Welcome back to another post in my series “Principles of Design.” We’ve been exploring a few other topics: color and negative space, and today we’re going to be exploring contrast. This topic is so exciting to me because I love using contrast to make big impacts in my designs.

When we think about contrast, we typically think about two objects that are opposites of each other. And while, yes, that is an example of contrast, I would usually say that that is an extreme example. Usually, when we see contrast, the elements work together extremely well but are different enough from each other to provide some visual interest.

Using the example of black and white, I will usually use white paired with a medium/dark charcoal grey color instead of black to keep the item noticeable but less stark than a black. This is especially noticeable in text on a page. High contrast black text on a white page makes a stark impact. Reverse the colors to white text on a black background and the text may be more challenging to read.

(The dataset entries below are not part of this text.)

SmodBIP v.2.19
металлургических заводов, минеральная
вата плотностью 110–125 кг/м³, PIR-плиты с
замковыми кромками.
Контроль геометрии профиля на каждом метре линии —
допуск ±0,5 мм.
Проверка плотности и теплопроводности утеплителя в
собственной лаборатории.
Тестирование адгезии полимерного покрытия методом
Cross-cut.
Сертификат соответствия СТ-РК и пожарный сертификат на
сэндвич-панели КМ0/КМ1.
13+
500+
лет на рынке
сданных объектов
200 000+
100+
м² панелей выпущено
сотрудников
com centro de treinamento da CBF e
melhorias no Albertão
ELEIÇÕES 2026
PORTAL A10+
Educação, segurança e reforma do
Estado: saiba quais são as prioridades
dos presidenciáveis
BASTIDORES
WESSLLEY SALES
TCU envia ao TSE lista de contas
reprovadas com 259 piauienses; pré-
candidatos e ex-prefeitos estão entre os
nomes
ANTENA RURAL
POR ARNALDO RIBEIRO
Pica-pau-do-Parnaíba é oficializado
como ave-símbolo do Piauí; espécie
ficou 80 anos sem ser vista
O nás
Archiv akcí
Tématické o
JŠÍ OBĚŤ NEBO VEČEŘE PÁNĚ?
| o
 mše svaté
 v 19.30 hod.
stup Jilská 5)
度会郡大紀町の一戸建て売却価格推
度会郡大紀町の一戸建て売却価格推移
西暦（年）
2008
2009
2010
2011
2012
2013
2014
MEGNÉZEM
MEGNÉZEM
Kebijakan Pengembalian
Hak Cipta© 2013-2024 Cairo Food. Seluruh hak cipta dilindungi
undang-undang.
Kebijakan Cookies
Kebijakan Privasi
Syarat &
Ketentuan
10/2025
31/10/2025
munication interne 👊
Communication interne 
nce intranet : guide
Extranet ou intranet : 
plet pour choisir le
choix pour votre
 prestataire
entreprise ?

The amount of contrast in a design may contribute to how heavy it feels. Do you want your visitors to feel like their socks were knocked off or gently welcome them to your page? Depending on the industry, you may want to consider how much contrast you have on your pages to give your visitors the right impression of your business.

Another area where contrast is beneficial is when you are selecting font pairings. If the client’s font already has a font, I will start there and then add a font to complement it. Typically if the primary font is a serif, you can pair it with a sans serif very nicely. The opposite is also true; sans-serif fonts are paired well with a serif font. This is generally because they are different (or have contrast) by nature. You can also pair two serif fonts or two sans-serif fonts, but they need to have enough contrast to work well together. Font pairings that are too similar can sometimes create an unpleasant design.

Contrast is also a crucial element of website accessibility. In fact, there are accessibility compliance standards for those with low vision that require text to be of a certain contrast for them to read the text without problems. Those with color blindness may also have trouble seeing text clearly without the proper amount of contrast.

I hope you learned something about contrast and how it relates to color in text, font pairings, general feel of the site, and accessibility. There are so many different applications across design and I’m constantly finding more.